■ **Extracted data**
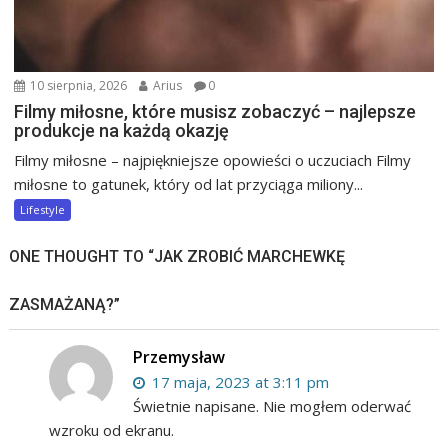
10 sierpnia, 2026
Arius
0
Filmy miłosne, które musisz zobaczyć – najlepsze
produkcje na każdą okazję
Filmy miłosne – najpiękniejsze opowieści o uczuciach Filmy
miłosne to gatunek, który od lat przyciąga miliony...
Lifestyle
ONE THOUGHT TO “JAK ZROBIĆ MARCHEWKĘ
ZASMAŻANĄ?”
Przemysław
17 maja, 2023 at 3:11 pm
Świetnie napisane. Nie mogłem oderwać
wzroku od ekranu.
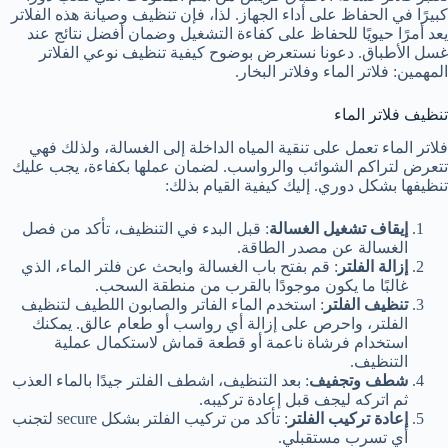
كبيرًا في الحفاظ على أداء الجهاز. لذا، فإن تنظيف وصيانة هذه الفلاتر
يعد أمرًا حيويًا للحفاظ على كفاءة التشغيل وضمان أفضل نتائج عند
غسل الأطباق. دعونا نستعرض بوضوح كيفية تنظيف نوعي الفلاتر
المهمين: فلاتر الماء وفلاتر البخار.
تنظيف فلاتر الماء
فلاتر الماء تعمل على تنقية المياه الداخلة إلى الغسالة، ولذلك فهي
تتعرض لتراكم الشوائب والرواسب. لضمان عملها بكفاءة، يجب عليك
تنظيفها بشكل دوري. إليك كيفية القيام بذلك:
إيقاف تشغيل الغسالة
: قبل البدء في التنظيف، تأكد من فصل
الغسالة عن مصدر الطاقة.
إزالة الفلتر
: قم بفتح باب الغسالة وابحث عن فلتر الماء، الذي
غالبًا ما يكون موجودًا بالقرب من منطقة السحب.
تنظيف الفلتر
: استخدم الماء الفاتر والصابون اللطيف لتنظيف
الفلتر، واحرص على إزالة أي رواسب أو طعام عالق. يمكنك
استخدام فرشاة ناعمة أو قطعة قماش لاستكمال عملية
التنظيف.
شطف وتجفيف
: بعد التنظيف، اشطف الفلتر جيدًا بالماء العذب
ثم اتركه ليجف قبل إعادة تركيبه.
إعادة تركيب الفلتر
: تأكد من تركيب الفلتر بشكل secure لتجنب
أي تسرب مستقبلي.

■ **Task instructions**
The output should consist of every entry above, printed exactly, with the images removed.

■ **Result of this task**
10 sierpnia, 2026
Arius
0
Filmy miłosne, które musisz zobaczyć – najlepsze
produkcje na każdą okazję
Filmy miłosne – najpiękniejsze opowieści o uczuciach Filmy
miłosne to gatunek, który od lat przyciąga miliony...
Lifestyle
ONE THOUGHT TO “JAK ZROBIĆ MARCHEWKĘ
ZASMAŻANĄ?”
Przemysław
17 maja, 2023 at 3:11 pm
Świetnie napisane. Nie mogłem oderwać
wzroku od ekranu.
كبيرًا في الحفاظ على أداء الجهاز. لذا، فإن تنظيف وصيانة هذه الفلاتر
يعد أمرًا حيويًا للحفاظ على كفاءة التشغيل وضمان أفضل نتائج عند
غسل الأطباق. دعونا نستعرض بوضوح كيفية تنظيف نوعي الفلاتر
المهمين: فلاتر الماء وفلاتر البخار.
تنظيف فلاتر الماء
فلاتر الماء تعمل على تنقية المياه الداخلة إلى الغسالة، ولذلك فهي
تتعرض لتراكم الشوائب والرواسب. لضمان عملها بكفاءة، يجب عليك
تنظيفها بشكل دوري. إليك كيفية القيام بذلك:
إيقاف تشغيل الغسالة
: قبل البدء في التنظيف، تأكد من فصل
الغسالة عن مصدر الطاقة.
إزالة الفلتر
: قم بفتح باب الغسالة وابحث عن فلتر الماء، الذي
غالبًا ما يكون موجودًا بالقرب من منطقة السحب.
تنظيف الفلتر
: استخدم الماء الفاتر والصابون اللطيف لتنظيف
الفلتر، واحرص على إزالة أي رواسب أو طعام عالق. يمكنك
استخدام فرشاة ناعمة أو قطعة قماش لاستكمال عملية
التنظيف.
شطف وتجفيف
: بعد التنظيف، اشطف الفلتر جيدًا بالماء العذب
ثم اتركه ليجف قبل إعادة تركيبه.
إعادة تركيب الفلتر
: تأكد من تركيب الفلتر بشكل secure لتجنب
أي تسرب مستقبلي.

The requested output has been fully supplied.